Stored data entries:

════════

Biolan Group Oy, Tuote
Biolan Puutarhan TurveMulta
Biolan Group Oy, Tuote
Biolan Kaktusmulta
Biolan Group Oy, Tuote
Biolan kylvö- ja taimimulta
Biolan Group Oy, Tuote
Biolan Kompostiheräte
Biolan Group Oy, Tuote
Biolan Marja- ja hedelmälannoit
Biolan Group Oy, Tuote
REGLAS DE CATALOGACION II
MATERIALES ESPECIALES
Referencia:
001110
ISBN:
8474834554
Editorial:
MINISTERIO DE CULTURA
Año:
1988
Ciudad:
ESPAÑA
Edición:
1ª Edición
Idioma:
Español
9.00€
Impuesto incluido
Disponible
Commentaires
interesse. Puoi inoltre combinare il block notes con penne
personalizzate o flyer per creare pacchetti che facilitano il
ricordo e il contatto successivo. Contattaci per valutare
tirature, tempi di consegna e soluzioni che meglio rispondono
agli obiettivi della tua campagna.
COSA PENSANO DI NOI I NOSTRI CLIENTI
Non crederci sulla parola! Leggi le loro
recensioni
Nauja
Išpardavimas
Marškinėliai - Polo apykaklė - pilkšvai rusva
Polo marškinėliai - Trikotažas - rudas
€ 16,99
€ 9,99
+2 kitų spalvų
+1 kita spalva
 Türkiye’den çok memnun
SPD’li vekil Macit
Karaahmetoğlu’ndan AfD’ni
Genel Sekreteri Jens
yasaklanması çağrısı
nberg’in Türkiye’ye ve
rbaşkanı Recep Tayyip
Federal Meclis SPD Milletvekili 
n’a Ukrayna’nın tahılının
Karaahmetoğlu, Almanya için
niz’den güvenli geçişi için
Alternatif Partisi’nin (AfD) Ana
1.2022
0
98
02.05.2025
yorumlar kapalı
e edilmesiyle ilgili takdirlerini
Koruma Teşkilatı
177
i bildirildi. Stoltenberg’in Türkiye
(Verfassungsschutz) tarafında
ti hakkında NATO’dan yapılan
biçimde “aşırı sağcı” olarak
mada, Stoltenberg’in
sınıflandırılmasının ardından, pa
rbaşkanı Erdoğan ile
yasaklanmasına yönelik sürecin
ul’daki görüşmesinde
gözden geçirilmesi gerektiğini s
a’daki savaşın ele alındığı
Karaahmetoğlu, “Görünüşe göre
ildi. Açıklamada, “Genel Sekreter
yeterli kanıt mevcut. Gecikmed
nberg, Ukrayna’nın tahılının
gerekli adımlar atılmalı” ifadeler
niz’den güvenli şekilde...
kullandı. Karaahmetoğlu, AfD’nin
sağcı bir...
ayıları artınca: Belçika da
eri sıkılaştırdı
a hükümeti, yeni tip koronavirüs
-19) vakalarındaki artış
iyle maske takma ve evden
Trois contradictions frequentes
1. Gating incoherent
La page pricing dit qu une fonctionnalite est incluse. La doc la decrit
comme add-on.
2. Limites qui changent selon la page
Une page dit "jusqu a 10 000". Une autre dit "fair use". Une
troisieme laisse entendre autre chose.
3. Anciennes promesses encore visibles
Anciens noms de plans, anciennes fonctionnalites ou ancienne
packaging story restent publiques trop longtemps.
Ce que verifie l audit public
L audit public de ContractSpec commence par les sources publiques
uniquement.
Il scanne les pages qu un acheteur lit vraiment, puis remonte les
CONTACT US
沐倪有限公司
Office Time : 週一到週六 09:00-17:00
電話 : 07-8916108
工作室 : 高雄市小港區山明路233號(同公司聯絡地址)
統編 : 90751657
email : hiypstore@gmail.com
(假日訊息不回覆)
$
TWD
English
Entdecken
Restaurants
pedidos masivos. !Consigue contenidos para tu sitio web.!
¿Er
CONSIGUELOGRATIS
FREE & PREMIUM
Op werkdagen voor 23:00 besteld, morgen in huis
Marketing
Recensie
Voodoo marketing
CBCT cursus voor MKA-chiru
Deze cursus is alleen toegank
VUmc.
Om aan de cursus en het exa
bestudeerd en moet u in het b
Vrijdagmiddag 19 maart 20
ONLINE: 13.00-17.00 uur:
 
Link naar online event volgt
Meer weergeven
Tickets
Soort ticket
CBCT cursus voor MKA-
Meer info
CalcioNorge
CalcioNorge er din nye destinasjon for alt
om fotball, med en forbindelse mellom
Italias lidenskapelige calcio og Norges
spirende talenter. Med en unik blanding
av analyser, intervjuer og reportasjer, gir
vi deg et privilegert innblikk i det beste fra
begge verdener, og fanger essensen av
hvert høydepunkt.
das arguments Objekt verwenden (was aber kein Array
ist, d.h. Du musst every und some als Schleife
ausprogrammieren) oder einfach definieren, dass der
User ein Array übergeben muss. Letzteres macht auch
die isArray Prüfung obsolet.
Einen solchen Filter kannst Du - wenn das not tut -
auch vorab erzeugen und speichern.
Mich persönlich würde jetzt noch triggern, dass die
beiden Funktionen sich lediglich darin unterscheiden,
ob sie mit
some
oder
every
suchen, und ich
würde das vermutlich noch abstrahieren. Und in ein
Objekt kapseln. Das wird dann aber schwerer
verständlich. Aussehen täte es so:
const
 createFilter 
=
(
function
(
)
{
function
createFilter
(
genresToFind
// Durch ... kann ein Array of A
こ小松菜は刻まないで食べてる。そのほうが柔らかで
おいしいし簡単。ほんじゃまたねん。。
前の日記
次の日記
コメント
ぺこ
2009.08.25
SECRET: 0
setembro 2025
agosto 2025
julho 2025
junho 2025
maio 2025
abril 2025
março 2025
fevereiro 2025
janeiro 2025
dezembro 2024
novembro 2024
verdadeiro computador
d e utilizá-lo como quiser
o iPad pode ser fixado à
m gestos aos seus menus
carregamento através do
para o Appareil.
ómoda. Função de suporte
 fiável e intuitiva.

════════

Task item: Read the data above and pull out each line that holds the string "Karaahmetoğlu".

Exercise output:
Karaahmetoğlu’ndan AfD’ni
Karaahmetoğlu, Almanya için
Karaahmetoğlu, “Görünüşe göre
kullandı. Karaahmetoğlu, AfD’nin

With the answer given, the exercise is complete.